"UCSB Nanotech Tech Talks | Dr. Renan Moreira, ULL Technologies & Grégoire Coiffard, UCSB"

Renan Moreira, ULL Tech & Grégoire Coiffard, UCSB,

December 5th (Thursday), 12:00pm
Engineering Science Building (ESB), Rm 1001

“Ultra-low Loss Photonic Integrated Circuits Based on Si3N4 Waveguides”
Dr. Renan Moreira, Ultra-low Loss Technologies

Abstract: Photonic integrated circuits (PICs) play a major role in the advancement of optical systems. One of the main constraints of PICs is the high propagation loss of optical waveguides; therefore, achieving “fiber-like” losses on-chip would allow for major improvement in the overall chip performance. ULL technologies’ mission is to commercialize ultra-low loss photonic integrated circuits and provide access to this highly specialized technology. Our disruptive technology will revolutionize photonic systems for communications, computing and sensing. The design of such waveguides and optical circuits requires a balance of numerous tradeoffs between mode-size, bending radius, and footprint, to name a few. Herein, we present the design and fabrication of PICs using our ultra-low loss waveguide platform.

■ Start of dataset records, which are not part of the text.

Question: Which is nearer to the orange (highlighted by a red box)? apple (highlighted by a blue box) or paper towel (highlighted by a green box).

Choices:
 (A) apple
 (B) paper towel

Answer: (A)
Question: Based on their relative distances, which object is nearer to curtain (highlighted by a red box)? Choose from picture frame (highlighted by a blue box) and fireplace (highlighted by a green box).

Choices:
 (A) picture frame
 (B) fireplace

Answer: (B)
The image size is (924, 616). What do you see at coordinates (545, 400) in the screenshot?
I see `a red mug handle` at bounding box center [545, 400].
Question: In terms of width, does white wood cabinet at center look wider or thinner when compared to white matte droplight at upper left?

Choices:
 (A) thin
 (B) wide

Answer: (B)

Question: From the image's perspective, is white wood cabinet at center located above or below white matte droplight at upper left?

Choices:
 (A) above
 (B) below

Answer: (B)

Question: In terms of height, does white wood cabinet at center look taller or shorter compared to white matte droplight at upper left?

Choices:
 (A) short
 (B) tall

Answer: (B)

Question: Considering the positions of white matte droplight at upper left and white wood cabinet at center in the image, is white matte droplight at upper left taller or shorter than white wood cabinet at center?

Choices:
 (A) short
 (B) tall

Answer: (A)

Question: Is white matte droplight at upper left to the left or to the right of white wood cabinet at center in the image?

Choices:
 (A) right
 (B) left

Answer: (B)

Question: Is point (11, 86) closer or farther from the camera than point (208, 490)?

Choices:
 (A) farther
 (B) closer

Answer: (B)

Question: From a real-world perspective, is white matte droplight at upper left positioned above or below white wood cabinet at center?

“The Fabrication of 20,000 Pixel Kinetic Inductance Detector Arrays for Near-IR to Visible Astronomy”
Grégoire Coiffard, UCSB

Abstract: Most of the photodetectors used for near-IR to visible astronomy are based on semiconductor materials. Thanks to decades of investment and development, mega-pixel scale arrays are widely available today. These detectors are sensitive to photons that have energy equal to or greater than the semiconductor gap energy, typically on the order of 1 eV (1.2 um) and they are not well suitable for individual photon detection. As an advancement in photodetection technology, we are making arrays where each pixel has an energy gap ~5000x smaller than semiconductor-based technology enabling sensitivity to photons deeper into the IR energies (5 um). They are each sensitive to single photons allowing registration of the photon arrival time and avoiding noise associated with the readout of pixels which did not receive any photons (dark current/read noise). Each pixel is a superconducting resonant circuit, called a Microwave Kinetic Inductance Detector (MKID). Because the energy gap gets smaller as the superconducting transition temperature (Tc) is decreased, we make our MKIDs of superconductors having Tc between 1 K and 0.12 K. So far our biggest MKID photodetector array, currently installed at the Subaru telescope (Mauna Kea, Hawaii), has 20,000 pixels. In this talk, I describe the MKID principles of operation, key array fabrication steps, other important superconductor material properties in addition to Tc and science results from the 20,000 pixel array.

About Renan Moreira, ULL Tech & Grégoire Coiffard, UCSB:

Moreira Biography: Dr. Renan Moreira is a co-founder of Ultra-low Loss Technologies. He has several years of experience in the design and fabrication of photonic devices. His graduate research work focused on the design of ultra-low loss waveguides and their application towards integrated optical delay line circuits. Before Ultra-low Loss Technologies, Dr. Moreira worked as a senior design scientist at Freedom Photonics LLC, where he led several programs in the areas of microwave photonics, PNT device, and tunable lasers for a variety of applications. Dr. Moreira received his PhD and M.S. in electrical engineering from UCSB and a B.S. in electrical engineering from University of Texas at San Antonio.

Coiffard Biography: Grégoire Coiffard graduated from Grenoble Institute of Technology with a specialty in physics and nano-science in 2015. He worked on an instrument for radio astronomy currently installed at the IRAM 30-meter telescope in Spain. In 2016 he joined Mazin Lab at UCSB where he is now working on near-IR to visible superconducting detectors.